D: Do you have enough data from your clinics about outcomes for individuals that can’t access dental, hearing or vision, and those that can?

C: It is still too early to tell because we are just beginning to enter the value-based care space with the ability to take on risk. But if you think about it, hearing loss is associated with higher health care spending. I’m sure if you looked at the claims data, you would find that these benefits would lower overall health care costs.

J: We found that individuals using over-the-counter benefits performed better than other cohorts. Better numbers around ED visits, better spending, less falls, and so on. That particular benefit had an outsized impact. We recently looked at a large, underserved population and found that one-third of the population had a food, transportation, or housing situation, as an identified gap.
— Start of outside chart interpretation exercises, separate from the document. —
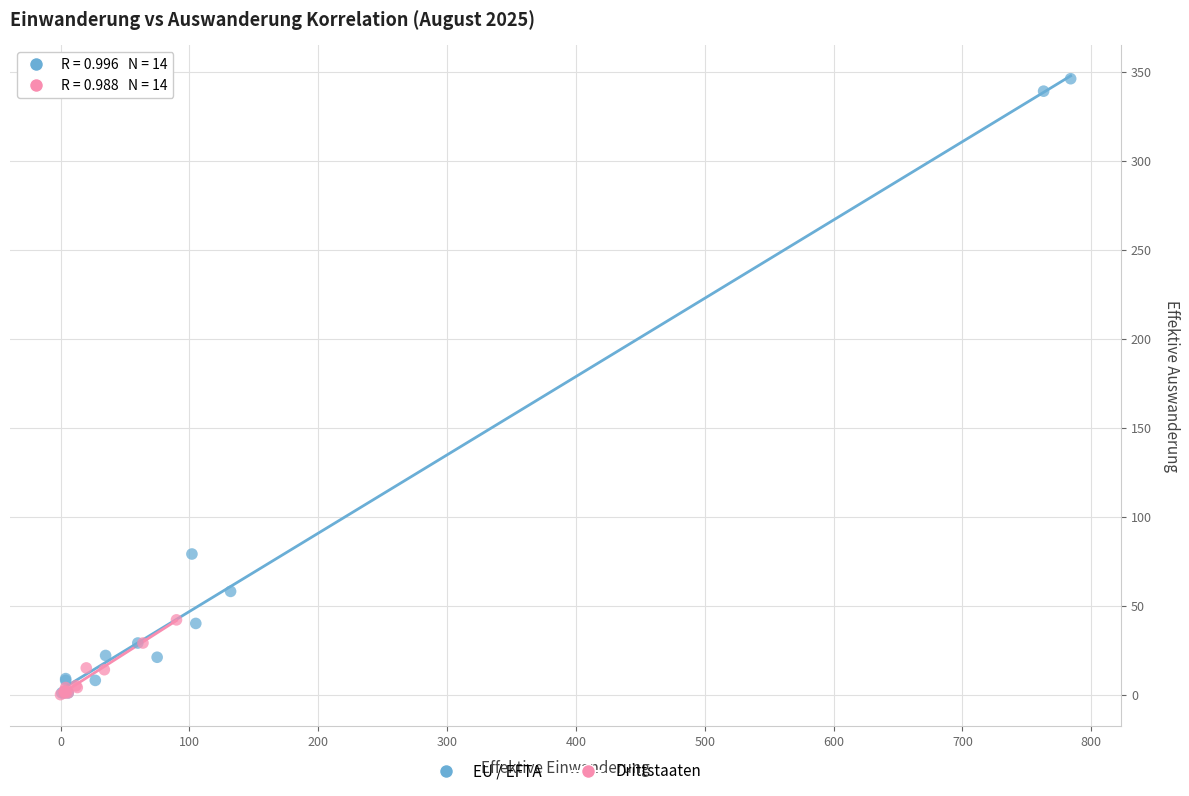

Which series has the largest Y range (max minus min)?

EU / EFTA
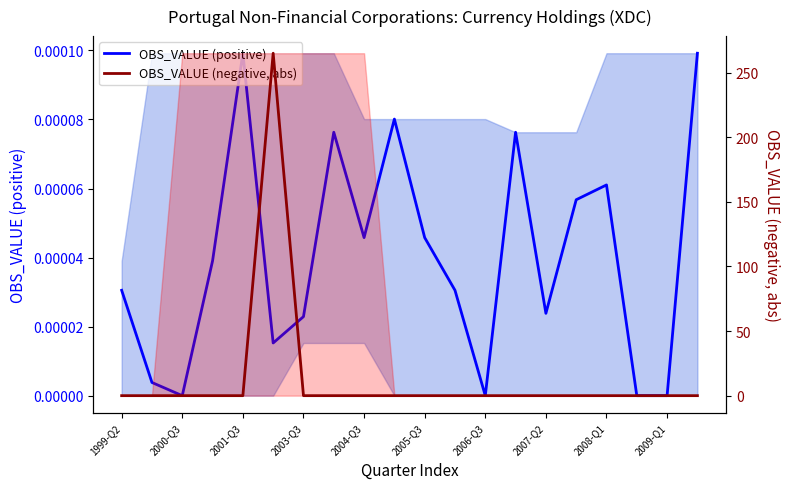

What is the label of the 20th point from the right?

1999-Q2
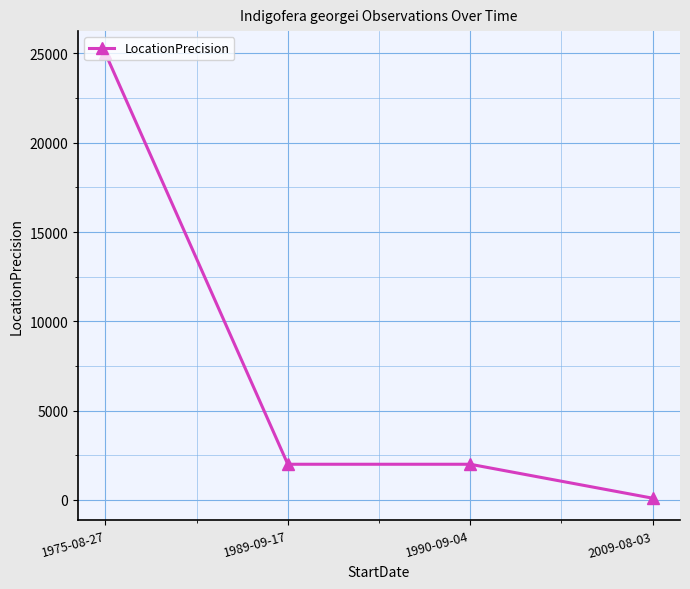

Where does the data first go above 2000?

1975-08-27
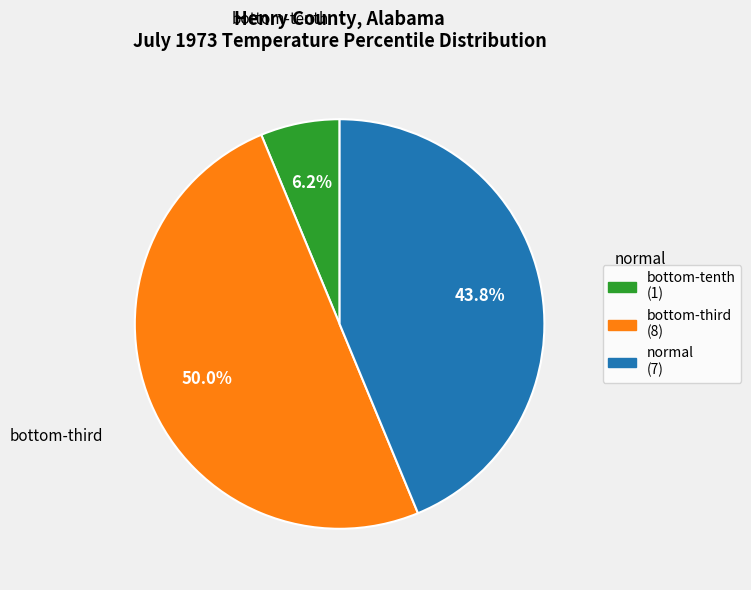

Count the number of slices in the pie.

3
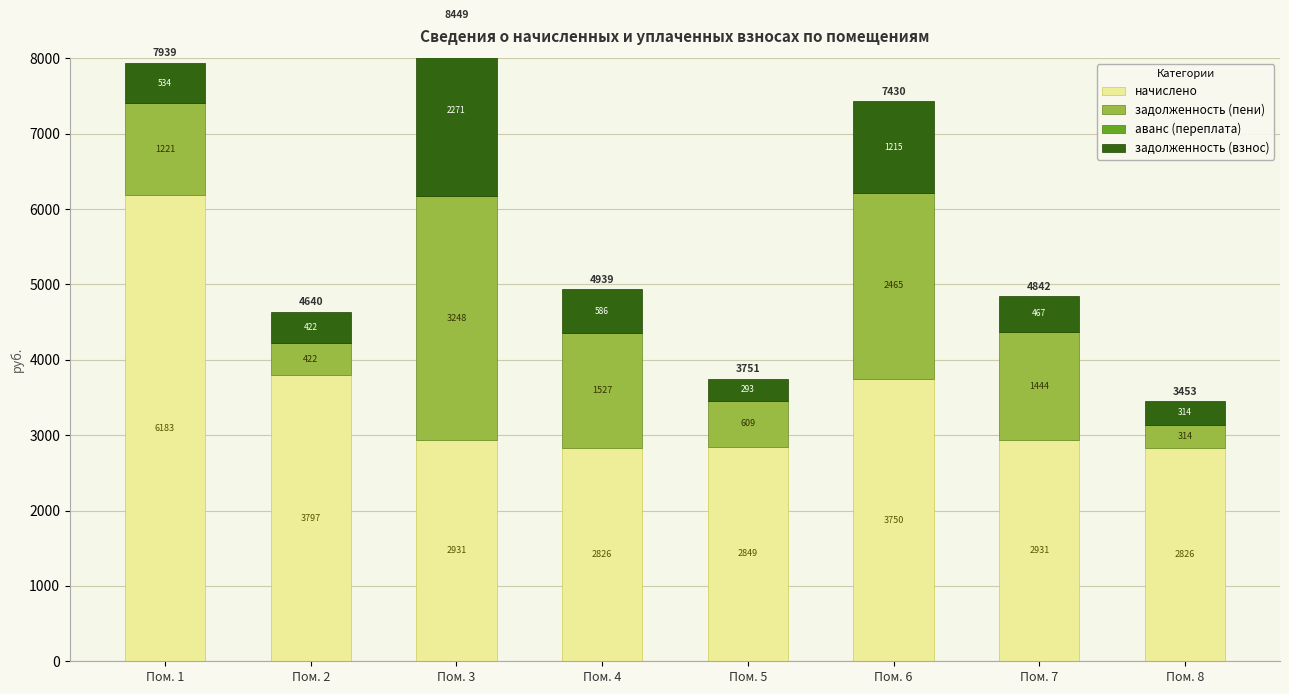

How many bars are there in each group?

4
As an industry, we are just beginning to see how uncovering this data and designing programs to address these issues can have an impact.

C: If dental care was paid for universally, people would find a way to provide access to those who don’t have it. What we often miss is that there is a supply and demand component that reduces health inequity. Once you start to pay for things a certain way or investing in a certain population, it incentivizes people to set up shop in those communities. It becomes an economically sustainable opportunity.
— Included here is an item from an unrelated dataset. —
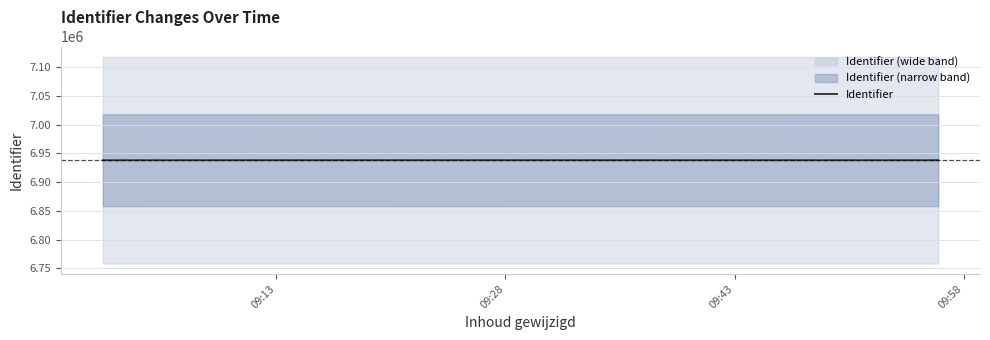

What is the sum of the values at 09:28 and 09:43?

13876415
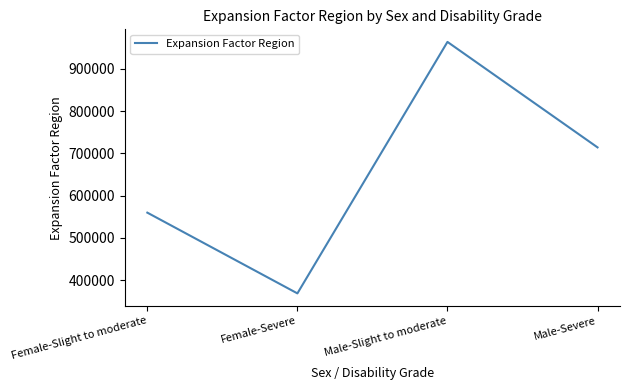

How many lines are shown in the chart?

1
D: On the supply side for dentists, how are they thinking about this legislation? If it passed, what would be the uptake?
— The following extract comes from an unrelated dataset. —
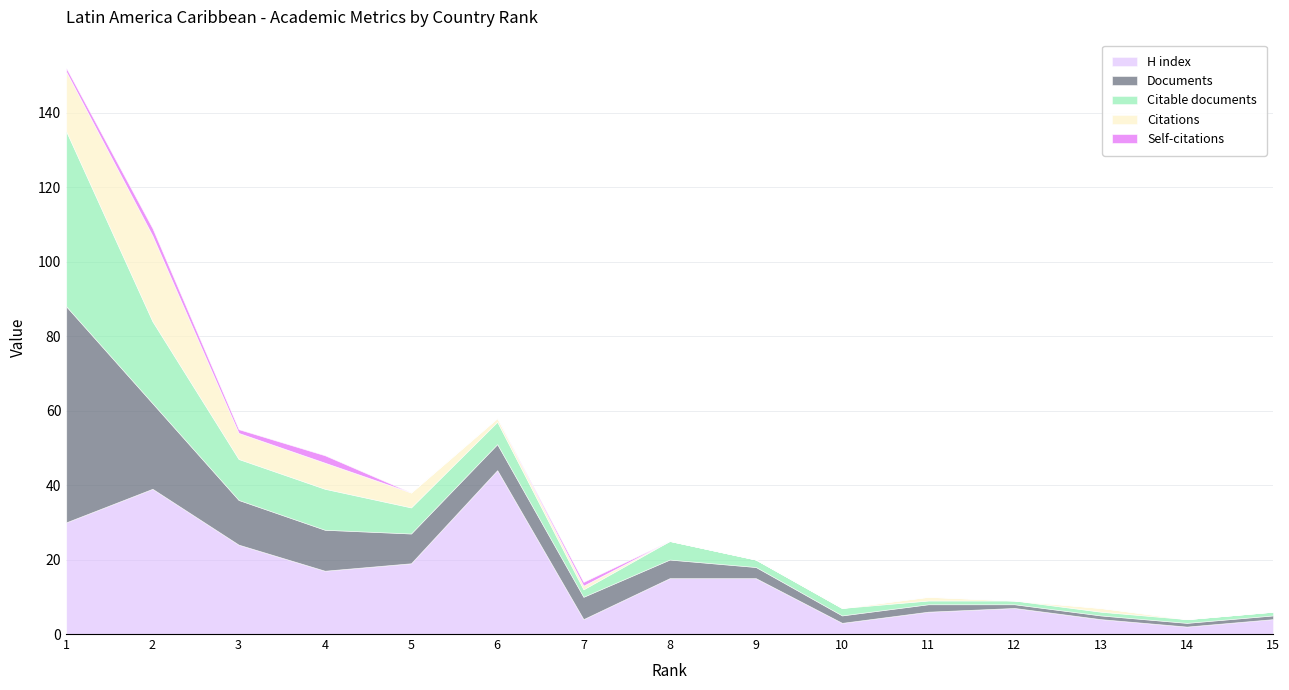

Does the chart have visible grid lines?

Yes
M: It all depends on the reimbursement structure, administrative burden, and so on. If it follows the Medicare paradigm of paying more than Medicaid but less than private, you are going to have a broad spectrum of dentists. The top barrier for people is that they cannot afford it, not that they cannot find a provider. Legislation alone may not address geographic shortages. Ideally, the program would be set up to help the most vulnerable populations, but the program is not currently set up that way.

D: Do you think a lower price tag would be a better strategic tactic or do we just go big or go home?

T: Medicare has been a pretty successful program in terms of physician access, so it could potentially happen amongst dentists as well. In terms of scaling the benefits, I think there could be a strong pullback from Democrats because Medicare is a social benefit. There may be some ways to scale back the benefit, but whatever is done needs to be done well. Some people have proposed focusing on preventive care, others propose hiring premiums, but we really don’t know what the best path is, and it may take some time. Ultimately, it would be a disaster to create a new benefit and not have it work.

D: How does including these benefits in part B potentially impact the Medicare Advantage and Medicaid markets?

J: There is a lot of intersection between Medicare and Medicaid. It’s hard to think about one without thinking about the other. There is a lot to look at from the past 15-20 years for the ability to enhance and pay for benefits.

D: Would this drive people towards traditional and out of MA? C: People with MA are typically very happy and feel better taken care of. So, I don’t foresee us moving back on that.

D: Assuming this legislation goes through as currently proposed. Fast forward five years, what is one good thing and one unexpected thing that happened? C: More seniors are receiving quality care and access to care. There will probably be a lot of cropping of institutions that might take advantage of a newly funded system.

J: We recognize how integral these benefits are to health, hoping that the benefits do not take funding away from other benefits.

T: Agree with others, with the caveat that some people may still not be able to afford it. We can expect some progress, but ultimately may not end up much different from where we are now.

M: We will begin to break down siloes between these three services and primary care. Under incentivized prevention, we will need a new payment model to completely reform.